TASKS FOR THIS EXERCISE:
1. Decide whether each statement below agrees with the forum thread on outdoor heavy bags. Answer yes or no for each, and quote the words of the thread that settle it. (a) The first poster says a heavy bag cannot be hung anywhere in the house or garage. (b) The second reply names bags made specifically for outdoor use. (c) The second reply says vinyl-coated models should do pretty well.
2. Revise a section of the forum thread on outdoor heavy bags, starting with "## Benevolentbob (Mar" and going on through "bushidomartialarts (Mar 11, 2011)". Write that section out again with "garage" changed to "shed".

EXCERPTED PASSAGE:
┌──
# Outdoor heavy bags?



## Benevolentbob (Mar 11, 2011)

Hopefully this is the right forum to post this question.

I've been wanting to get a heavy bag to practice on for a while now. The problem is that there's no way I could hang it anywhere in my house or garage. I also can't really nail a mount to the side of my wall outside. What I'm wondering is, is there such a  thing as a free standing/standup heavy bag that is ok for storing outdoors? I've done some looking around but couldn't find anything.


----------



## bushidomartialarts (Mar 11, 2011)

I'm not aware of any specifically made for outdoor use. But the vinyl-coated models should do pretty well, especially if you take them in out of heavy weather.

Have you considered free-standing bags? You don't have to hang them off of anything.


----------



## mook jong man (Mar 11, 2011)

Benevolentbob said:


> Hopefully this is the right forum to post this question.
> 
> I've been wanting to get a heavy bag to practice on for a while now. The problem is that there's no way I could hang it anywhere in my house or garage. I also can't really nail a mount to the side of my wall outside. What I'm wondering is, is there such a  thing as a free standing/standup heavy bag that is ok for storing outdoors? I've done some looking around but couldn't find anything.
└──
DATASET SECTION:
┌──
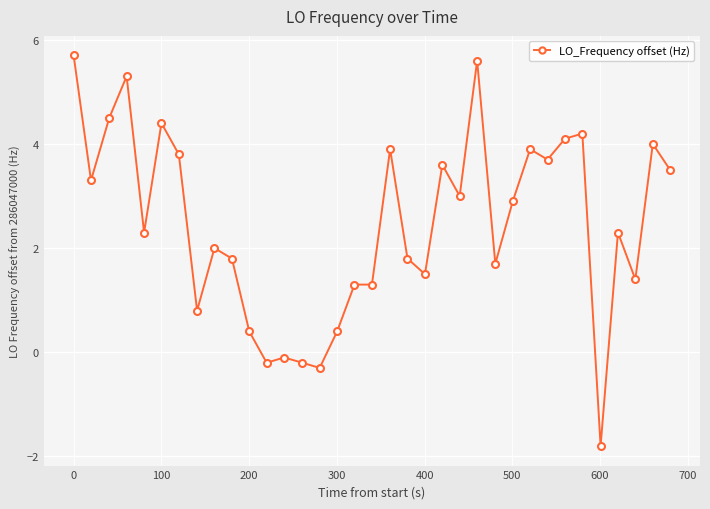

What is the average value?

2.5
└──
RESPONSES IN ORDER:
1.
(a) Yes: "there's no way I could hang it anywhere in my house or garage"
(b) No: "I'm not aware of any specifically made for outdoor use."
(c) Yes: "But the vinyl-coated models should do pretty well"

2.
## Benevolentbob (Mar 11, 2011)

Hopefully this is the right forum to post this question.

I've been wanting to get a heavy bag to practice on for a while now. The problem is that there's no way I could hang it anywhere in my house or shed. I also can't really nail a mount to the side of my wall outside. What I'm wondering is, is there such a  thing as a free standing/standup heavy bag that is ok for storing outdoors? I've done some looking around but couldn't find anything.


----------



## bushidomartialarts (Mar 11, 2011)